DESCRIPTION OF THE TASK
Can you rewrite all of the material below as a two-column CSV with the headers "field" and "value"? Give one row per line, put each value in its own quoted field, and replace any line breaks with spaces.

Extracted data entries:
:::::
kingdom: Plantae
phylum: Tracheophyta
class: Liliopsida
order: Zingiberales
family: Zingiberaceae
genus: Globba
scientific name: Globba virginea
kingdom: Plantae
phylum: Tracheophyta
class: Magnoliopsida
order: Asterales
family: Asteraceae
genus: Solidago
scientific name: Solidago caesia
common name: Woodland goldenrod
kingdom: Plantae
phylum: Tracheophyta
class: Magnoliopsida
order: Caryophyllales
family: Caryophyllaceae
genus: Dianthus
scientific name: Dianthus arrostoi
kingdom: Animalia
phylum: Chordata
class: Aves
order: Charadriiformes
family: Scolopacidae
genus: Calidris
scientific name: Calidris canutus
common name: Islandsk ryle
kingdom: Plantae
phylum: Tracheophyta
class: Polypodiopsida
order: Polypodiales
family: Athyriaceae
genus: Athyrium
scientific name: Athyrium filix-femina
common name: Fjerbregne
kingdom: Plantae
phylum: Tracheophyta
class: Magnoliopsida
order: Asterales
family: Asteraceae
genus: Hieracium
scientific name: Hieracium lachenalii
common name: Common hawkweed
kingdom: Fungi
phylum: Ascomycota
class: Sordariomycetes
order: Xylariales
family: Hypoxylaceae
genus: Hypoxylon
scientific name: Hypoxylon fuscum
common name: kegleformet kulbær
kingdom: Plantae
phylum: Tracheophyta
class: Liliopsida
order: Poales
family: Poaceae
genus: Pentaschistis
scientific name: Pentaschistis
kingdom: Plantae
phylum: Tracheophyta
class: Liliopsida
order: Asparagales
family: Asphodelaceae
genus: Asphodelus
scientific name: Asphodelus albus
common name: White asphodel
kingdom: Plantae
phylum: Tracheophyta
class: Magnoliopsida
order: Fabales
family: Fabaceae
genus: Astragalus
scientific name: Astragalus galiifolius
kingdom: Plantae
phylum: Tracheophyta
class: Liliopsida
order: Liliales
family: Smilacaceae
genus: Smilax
:::::
OUTPUT FOR THIS TASK
field,value
"kingdom:","Plantae"
"phylum:","Tracheophyta"
"class:","Liliopsida"
"order:","Zingiberales"
"family:","Zingiberaceae"
"genus:","Globba"
"scientific name:","Globba virginea"
"kingdom:","Plantae"
"phylum:","Tracheophyta"
"class:","Magnoliopsida"
"order:","Asterales"
"family:","Asteraceae"
"genus:","Solidago"
"scientific name:","Solidago caesia"
"common name:","Woodland goldenrod"
"kingdom:","Plantae"
"phylum:","Tracheophyta"
"class:","Magnoliopsida"
"order:","Caryophyllales"
"family:","Caryophyllaceae"
"genus:","Dianthus"
"scientific name:","Dianthus arrostoi"
"kingdom:","Animalia"
"phylum:","Chordata"
"class:","Aves"
"order:","Charadriiformes"
"family:","Scolopacidae"
"genus:","Calidris"
"scientific name:","Calidris canutus"
"common name:","Islandsk ryle"
"kingdom:","Plantae"
"phylum:","Tracheophyta"
"class:","Polypodiopsida"
"order:","Polypodiales"
"family:","Athyriaceae"
"genus:","Athyrium"
"scientific name:","Athyrium filix-femina"
"common name:","Fjerbregne"
"kingdom:","Plantae"
"phylum:","Tracheophyta"
"class:","Magnoliopsida"
"order:","Asterales"
"family:","Asteraceae"
"genus:","Hieracium"
"scientific name:","Hieracium lachenalii"
"common name:","Common hawkweed"
"kingdom:","Fungi"
"phylum:","Ascomycota"
"class:","Sordariomycetes"
"order:","Xylariales"
"family:","Hypoxylaceae"
"genus:","Hypoxylon"
"scientific name:","Hypoxylon fuscum"
"common name:","kegleformet kulbær"
"kingdom:","Plantae"
"phylum:","Tracheophyta"
"class:","Liliopsida"
"order:","Poales"
"family:","Poaceae"
"genus:","Pentaschistis"
"scientific name:","Pentaschistis"
"kingdom:","Plantae"
"phylum:","Tracheophyta"
"class:","Liliopsida"
"order:","Asparagales"
"family:","Asphodelaceae"
"genus:","Asphodelus"
"scientific name:","Asphodelus albus"
"common name:","White asphodel"
"kingdom:","Plantae"
"phylum:","Tracheophyta"
"class:","Magnoliopsida"
"order:","Fabales"
"family:","Fabaceae"
"genus:","Astragalus"
"scientific name:","Astragalus galiifolius"
"kingdom:","Plantae"
"phylum:","Tracheophyta"
"class:","Liliopsida"
"order:","Liliales"
"family:","Smilacaceae"
"genus:","Smilax"